[Data supplied Boundary: Start]

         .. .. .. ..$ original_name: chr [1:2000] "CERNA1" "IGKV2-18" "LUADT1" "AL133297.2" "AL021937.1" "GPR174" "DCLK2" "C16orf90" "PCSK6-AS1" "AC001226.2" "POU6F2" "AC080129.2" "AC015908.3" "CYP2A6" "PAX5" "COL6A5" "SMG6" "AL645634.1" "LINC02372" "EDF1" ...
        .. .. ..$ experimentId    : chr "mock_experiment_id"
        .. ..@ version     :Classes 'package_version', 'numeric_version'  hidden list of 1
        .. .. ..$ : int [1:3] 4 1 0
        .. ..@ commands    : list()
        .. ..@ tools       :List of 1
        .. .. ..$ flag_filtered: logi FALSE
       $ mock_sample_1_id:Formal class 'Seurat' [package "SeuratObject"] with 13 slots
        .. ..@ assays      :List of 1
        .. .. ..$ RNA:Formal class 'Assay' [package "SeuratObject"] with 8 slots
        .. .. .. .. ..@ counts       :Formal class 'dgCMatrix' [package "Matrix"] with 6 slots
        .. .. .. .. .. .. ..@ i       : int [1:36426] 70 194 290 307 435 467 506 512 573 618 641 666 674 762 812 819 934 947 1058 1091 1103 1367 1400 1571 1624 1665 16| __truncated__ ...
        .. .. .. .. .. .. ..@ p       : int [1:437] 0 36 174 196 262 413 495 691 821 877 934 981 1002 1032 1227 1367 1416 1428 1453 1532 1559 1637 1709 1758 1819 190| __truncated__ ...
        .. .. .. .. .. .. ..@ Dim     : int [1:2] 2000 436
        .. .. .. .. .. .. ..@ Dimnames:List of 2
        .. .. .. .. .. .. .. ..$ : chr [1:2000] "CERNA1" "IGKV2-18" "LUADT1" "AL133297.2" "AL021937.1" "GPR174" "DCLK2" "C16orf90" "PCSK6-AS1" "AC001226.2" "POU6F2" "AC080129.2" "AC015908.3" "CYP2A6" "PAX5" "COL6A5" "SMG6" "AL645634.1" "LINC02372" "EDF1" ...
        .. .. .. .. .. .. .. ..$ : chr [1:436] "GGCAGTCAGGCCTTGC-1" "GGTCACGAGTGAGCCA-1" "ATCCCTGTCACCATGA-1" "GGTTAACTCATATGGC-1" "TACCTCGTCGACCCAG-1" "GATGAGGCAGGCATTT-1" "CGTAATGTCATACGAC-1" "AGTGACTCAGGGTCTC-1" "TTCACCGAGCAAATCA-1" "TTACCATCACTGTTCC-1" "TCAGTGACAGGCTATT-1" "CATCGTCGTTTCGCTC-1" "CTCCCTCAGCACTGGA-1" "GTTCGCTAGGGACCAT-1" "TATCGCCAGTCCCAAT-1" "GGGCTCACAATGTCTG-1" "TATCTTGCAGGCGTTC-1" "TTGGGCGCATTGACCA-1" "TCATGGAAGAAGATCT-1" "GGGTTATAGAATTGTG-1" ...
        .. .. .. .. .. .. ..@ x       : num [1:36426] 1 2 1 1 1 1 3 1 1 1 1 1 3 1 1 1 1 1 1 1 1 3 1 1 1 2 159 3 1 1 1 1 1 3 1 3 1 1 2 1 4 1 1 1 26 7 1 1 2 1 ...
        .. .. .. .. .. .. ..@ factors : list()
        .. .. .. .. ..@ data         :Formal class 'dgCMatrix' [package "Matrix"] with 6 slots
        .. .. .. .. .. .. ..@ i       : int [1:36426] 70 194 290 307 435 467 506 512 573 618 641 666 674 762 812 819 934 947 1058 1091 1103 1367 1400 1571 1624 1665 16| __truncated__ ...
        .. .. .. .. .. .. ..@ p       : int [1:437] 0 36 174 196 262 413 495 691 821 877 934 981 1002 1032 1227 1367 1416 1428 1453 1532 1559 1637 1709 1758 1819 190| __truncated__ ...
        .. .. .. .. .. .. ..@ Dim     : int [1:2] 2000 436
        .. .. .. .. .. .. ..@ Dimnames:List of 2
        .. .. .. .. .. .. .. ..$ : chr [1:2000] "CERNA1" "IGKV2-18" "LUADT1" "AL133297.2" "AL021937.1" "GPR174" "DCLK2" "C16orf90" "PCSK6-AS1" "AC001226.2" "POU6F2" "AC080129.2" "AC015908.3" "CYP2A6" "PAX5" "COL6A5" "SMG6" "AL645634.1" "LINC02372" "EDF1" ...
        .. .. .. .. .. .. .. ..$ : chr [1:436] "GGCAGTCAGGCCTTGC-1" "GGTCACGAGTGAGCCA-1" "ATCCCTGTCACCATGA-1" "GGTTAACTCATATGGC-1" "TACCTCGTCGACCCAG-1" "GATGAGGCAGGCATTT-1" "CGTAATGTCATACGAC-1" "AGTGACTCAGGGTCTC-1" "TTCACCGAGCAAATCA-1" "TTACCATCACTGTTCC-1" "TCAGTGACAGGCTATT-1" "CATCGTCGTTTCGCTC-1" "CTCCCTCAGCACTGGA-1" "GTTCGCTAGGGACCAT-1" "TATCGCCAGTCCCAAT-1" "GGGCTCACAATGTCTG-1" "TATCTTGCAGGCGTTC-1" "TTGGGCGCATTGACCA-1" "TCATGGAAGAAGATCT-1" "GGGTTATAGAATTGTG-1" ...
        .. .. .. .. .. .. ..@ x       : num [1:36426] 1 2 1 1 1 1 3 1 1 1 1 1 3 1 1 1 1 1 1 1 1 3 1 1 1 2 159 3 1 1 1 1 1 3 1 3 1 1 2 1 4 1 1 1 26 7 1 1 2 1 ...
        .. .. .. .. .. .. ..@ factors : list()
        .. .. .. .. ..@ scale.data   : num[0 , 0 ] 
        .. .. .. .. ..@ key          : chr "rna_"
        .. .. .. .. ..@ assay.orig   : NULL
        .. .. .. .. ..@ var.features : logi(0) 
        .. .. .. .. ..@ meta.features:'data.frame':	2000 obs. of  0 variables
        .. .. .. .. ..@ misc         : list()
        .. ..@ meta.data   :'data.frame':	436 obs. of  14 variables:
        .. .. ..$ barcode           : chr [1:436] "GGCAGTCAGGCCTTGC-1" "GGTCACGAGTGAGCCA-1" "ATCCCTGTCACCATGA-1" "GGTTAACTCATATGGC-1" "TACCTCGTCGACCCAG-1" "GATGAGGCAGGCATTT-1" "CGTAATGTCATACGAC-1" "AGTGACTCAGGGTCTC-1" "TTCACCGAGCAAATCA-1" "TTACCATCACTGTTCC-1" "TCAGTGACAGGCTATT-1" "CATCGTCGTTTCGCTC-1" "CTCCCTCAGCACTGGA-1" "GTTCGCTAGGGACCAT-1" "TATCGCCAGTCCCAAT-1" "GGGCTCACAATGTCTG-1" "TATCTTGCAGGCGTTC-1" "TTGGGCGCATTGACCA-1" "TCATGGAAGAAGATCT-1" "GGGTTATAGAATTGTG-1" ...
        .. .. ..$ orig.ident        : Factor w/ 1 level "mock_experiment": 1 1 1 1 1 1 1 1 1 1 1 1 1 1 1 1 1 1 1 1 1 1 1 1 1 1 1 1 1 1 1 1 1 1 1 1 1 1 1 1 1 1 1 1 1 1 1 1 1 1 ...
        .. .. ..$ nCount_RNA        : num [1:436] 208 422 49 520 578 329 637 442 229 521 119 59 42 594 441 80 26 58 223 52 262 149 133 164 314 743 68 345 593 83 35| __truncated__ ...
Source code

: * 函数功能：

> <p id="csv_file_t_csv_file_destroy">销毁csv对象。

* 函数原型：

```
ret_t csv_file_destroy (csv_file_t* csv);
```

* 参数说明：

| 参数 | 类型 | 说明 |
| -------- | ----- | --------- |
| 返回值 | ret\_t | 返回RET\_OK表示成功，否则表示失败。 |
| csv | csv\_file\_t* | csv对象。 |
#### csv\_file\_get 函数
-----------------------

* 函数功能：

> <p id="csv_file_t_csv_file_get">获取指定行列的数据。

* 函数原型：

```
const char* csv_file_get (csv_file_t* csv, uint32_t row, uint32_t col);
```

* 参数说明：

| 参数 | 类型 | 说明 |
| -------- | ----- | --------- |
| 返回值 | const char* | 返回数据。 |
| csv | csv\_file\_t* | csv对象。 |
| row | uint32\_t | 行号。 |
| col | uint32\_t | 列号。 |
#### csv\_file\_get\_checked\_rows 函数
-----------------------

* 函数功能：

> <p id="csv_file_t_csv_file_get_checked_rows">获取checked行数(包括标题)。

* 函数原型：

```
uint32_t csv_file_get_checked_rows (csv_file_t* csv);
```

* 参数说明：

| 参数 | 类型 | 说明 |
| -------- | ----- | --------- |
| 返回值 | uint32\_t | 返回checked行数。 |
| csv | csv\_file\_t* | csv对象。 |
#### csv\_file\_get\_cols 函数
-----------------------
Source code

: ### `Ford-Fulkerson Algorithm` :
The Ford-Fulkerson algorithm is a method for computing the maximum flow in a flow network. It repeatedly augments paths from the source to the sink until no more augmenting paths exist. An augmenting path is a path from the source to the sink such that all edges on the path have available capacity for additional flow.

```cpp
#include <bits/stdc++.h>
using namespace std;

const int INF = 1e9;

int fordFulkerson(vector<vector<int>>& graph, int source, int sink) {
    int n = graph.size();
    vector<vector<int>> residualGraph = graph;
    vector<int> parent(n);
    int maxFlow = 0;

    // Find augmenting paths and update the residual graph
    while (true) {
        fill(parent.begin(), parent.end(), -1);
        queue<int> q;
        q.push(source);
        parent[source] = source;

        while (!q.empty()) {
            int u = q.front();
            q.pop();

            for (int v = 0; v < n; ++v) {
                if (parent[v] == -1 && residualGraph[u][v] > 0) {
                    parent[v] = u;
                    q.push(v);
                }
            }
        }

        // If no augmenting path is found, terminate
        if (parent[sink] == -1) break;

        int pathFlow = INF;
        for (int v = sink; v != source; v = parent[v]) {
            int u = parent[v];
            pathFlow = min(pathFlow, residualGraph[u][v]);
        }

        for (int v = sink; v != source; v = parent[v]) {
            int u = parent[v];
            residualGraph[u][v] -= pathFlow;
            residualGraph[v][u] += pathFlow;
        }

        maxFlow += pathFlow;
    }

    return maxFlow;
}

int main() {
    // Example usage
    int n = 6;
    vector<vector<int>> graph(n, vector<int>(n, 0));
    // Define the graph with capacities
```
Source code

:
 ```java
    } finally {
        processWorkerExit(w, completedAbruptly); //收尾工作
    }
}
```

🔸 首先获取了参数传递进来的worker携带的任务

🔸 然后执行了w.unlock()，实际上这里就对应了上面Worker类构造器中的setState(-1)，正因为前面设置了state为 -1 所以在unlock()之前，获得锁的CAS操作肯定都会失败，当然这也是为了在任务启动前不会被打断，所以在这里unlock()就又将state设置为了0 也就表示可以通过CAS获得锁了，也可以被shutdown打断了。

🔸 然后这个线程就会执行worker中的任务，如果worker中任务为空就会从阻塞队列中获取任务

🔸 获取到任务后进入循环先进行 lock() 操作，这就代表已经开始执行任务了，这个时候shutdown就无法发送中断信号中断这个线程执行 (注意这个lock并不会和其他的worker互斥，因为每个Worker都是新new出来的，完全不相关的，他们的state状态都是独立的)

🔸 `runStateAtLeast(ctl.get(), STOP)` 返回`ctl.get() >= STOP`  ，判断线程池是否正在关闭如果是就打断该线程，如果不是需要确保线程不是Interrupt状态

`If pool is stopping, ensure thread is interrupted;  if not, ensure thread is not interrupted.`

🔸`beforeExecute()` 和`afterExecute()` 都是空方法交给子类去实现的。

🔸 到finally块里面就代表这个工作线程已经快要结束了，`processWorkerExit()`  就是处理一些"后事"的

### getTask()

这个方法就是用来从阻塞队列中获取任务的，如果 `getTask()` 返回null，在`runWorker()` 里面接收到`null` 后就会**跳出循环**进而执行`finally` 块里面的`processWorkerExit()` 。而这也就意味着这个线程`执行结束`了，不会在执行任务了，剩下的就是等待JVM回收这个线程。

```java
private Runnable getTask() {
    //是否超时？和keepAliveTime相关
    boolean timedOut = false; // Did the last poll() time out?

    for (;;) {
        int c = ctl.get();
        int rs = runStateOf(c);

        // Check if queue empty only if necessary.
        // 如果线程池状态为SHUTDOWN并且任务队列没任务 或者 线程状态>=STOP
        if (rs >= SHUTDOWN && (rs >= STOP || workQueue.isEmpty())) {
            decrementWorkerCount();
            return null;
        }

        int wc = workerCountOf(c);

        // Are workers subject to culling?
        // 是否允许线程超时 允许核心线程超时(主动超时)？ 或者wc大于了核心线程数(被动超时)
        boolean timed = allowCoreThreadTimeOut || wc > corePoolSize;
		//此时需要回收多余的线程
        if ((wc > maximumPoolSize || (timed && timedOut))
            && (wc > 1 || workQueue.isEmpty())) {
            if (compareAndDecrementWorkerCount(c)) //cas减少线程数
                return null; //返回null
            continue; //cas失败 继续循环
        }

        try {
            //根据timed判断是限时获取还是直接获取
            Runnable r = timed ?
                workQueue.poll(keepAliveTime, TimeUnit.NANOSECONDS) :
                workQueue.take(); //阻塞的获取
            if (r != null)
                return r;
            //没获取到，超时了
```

[Data supplied Boundary: End]

[Assignment]: Sift the data above for lines with "augmenting", then copy each one.

[Output]:
The Ford-Fulkerson algorithm is a method for computing the maximum flow in a flow network. It repeatedly augments paths from the source to the sink until no more augmenting paths exist. An augmenting path is a path from the source to the sink such that all edges on the path have available capacity for additional flow.
    // Find augmenting paths and update the residual graph
        // If no augmenting path is found, terminate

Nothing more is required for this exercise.